* **Tasks to complete**
1. Summarize the article on Uganda's ABC strategy and circumcision in two sentences.
2. From the article on Uganda's ABC strategy and circumcision, quote the passage starting at "Jane Nafula" and ending at "are traditionally circumcised.".

* **Selected text**
::::::::

Uganda: Medics Want Circumcision Added to ABC

Feb 27

Jane Nafula

MEDICS have asked the government to integrate medical circumcision for men into the ABC strategy to further contain the spread of HIV.

The ABC strategy is being used in Uganda to control the HIV/Aids epidemic by promoting abstinence, faithfulness, and condom use.

However, some medics and other professionals are now pushing for the integration of men’s circumcision into the strategy to further contain the spread of the condition.

Researchers recently found out that people circumcised at reputable health centres were less likely to contract the virus than their uncircumcised counterparts or those who are traditionally circumcised.

The executive director of Makerere University’s Institute of Public Service, Mr David Serwadda, told members of the Parliamentary Committee on HIV/Aids on February 22 that there was a need for the government to generate a policy to recognise the role of medical circumcision in the prevention of HIV/Aids along side the ABC strategy.

“We want the government to generate a policy for this service to be provided to the public in a safer manner,” he said.

Prof. Serwadda said if the government failed to come up with a policy on circumcision, the public would carry out risky circumcision and become susceptible to the infection.

::::::::

* **Information**
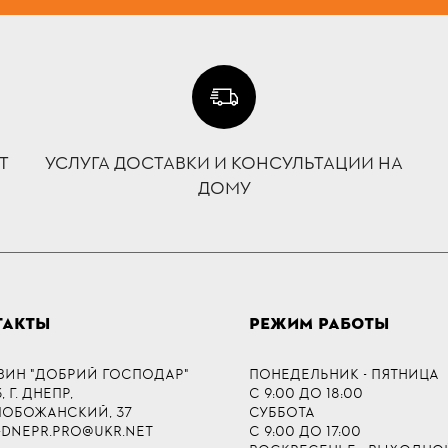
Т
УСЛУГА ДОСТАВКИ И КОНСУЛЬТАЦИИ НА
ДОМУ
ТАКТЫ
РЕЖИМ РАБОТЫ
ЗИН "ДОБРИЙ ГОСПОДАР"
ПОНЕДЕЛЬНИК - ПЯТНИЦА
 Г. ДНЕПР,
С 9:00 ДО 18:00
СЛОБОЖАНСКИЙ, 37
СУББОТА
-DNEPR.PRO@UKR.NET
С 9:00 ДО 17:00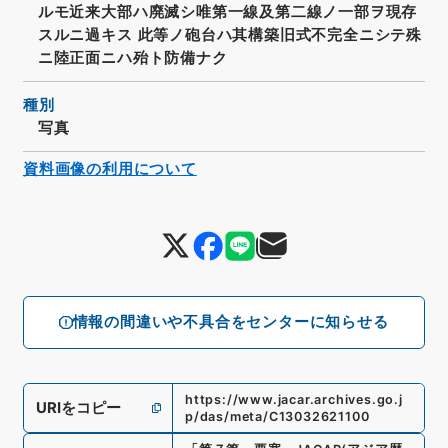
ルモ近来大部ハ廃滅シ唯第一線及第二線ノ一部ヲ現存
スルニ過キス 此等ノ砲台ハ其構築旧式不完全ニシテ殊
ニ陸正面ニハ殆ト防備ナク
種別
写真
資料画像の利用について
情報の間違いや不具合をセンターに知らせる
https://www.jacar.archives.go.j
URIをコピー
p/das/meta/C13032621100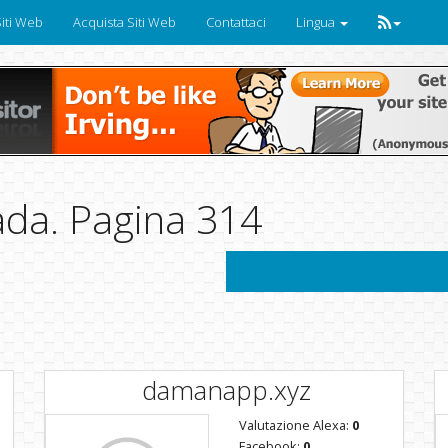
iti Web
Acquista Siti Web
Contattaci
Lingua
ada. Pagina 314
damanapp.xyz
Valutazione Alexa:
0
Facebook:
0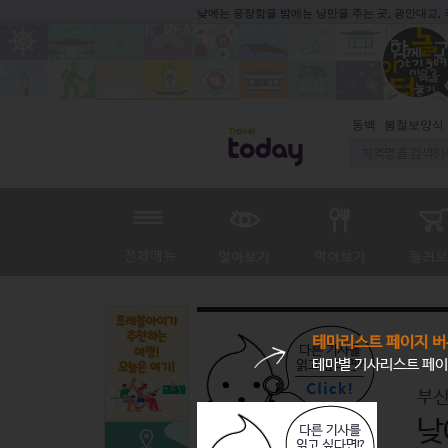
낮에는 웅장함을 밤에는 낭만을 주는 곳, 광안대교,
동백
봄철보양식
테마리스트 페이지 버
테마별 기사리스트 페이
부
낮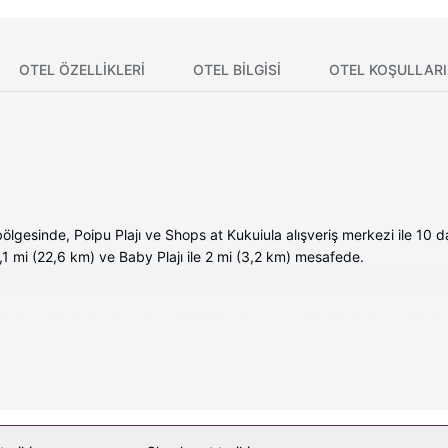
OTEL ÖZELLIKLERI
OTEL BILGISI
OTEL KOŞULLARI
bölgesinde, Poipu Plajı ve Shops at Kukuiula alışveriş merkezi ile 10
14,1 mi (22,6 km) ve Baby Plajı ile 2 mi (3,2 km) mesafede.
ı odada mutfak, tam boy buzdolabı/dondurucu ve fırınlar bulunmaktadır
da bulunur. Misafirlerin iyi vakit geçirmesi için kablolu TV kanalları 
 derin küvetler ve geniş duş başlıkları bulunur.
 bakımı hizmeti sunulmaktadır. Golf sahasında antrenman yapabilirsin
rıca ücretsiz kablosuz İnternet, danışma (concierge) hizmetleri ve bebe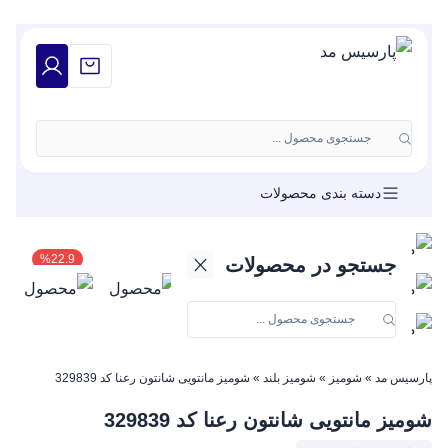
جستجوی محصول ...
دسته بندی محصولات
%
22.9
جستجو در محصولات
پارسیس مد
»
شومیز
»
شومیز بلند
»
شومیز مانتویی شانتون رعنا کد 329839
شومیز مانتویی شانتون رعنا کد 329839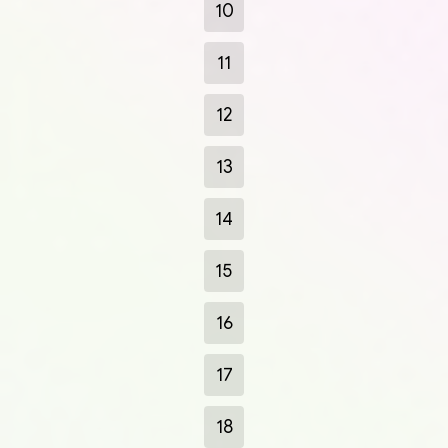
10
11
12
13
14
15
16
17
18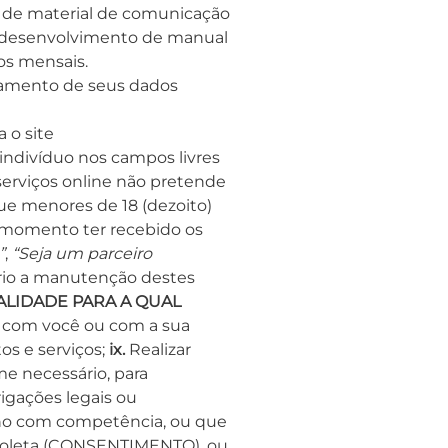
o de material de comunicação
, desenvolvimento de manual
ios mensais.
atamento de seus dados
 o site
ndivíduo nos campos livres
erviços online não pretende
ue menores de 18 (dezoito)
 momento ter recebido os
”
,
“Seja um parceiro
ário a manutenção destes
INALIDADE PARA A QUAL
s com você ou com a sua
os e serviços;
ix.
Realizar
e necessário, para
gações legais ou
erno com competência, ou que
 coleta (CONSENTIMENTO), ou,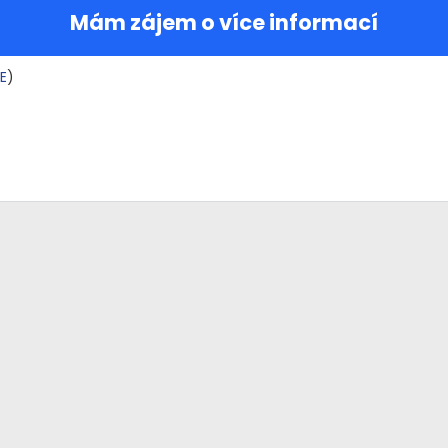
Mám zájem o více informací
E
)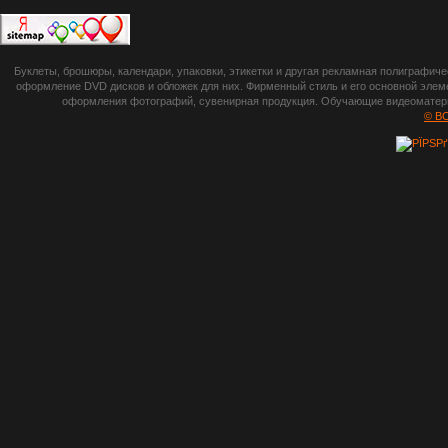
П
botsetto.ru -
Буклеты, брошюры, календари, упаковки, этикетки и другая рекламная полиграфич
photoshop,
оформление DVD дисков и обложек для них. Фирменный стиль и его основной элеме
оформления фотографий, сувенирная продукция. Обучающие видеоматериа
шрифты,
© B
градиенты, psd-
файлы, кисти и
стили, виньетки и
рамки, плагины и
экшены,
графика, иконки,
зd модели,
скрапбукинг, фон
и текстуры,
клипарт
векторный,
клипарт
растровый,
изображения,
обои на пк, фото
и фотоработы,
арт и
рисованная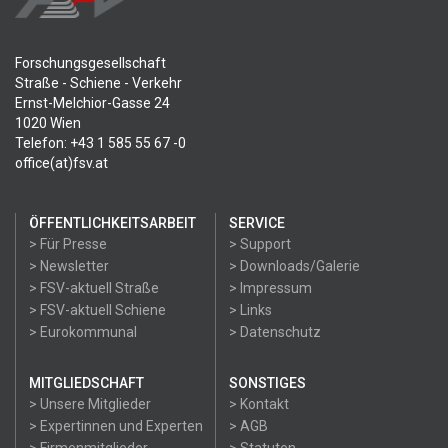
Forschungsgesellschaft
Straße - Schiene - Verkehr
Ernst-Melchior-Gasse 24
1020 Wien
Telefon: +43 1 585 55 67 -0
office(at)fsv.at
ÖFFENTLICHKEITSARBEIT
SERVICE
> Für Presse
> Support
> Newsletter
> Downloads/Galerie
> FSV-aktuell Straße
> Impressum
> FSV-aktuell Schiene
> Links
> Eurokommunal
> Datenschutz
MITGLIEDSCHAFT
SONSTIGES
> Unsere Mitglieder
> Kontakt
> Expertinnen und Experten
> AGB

::::::::

* **Task-by-task outputs**
1. Medics in Uganda have asked the government to add medical circumcision for men to the ABC strategy, which promotes abstinence, faithfulness, and condom use to control HIV/Aids. Researchers found that people circumcised at reputable health centers were less likely to contract the virus, and David Serwadda told a parliamentary committee that without a government policy, the public would carry out risky circumcision and become susceptible to infection.

2.
Jane Nafula

MEDICS have asked the government to integrate medical circumcision for men into the ABC strategy to further contain the spread of HIV.

The ABC strategy is being used in Uganda to control the HIV/Aids epidemic by promoting abstinence, faithfulness, and condom use.

However, some medics and other professionals are now pushing for the integration of men’s circumcision into the strategy to further contain the spread of the condition.

Researchers recently found out that people circumcised at reputable health centres were less likely to contract the virus than their uncircumcised counterparts or those who are traditionally circumcised.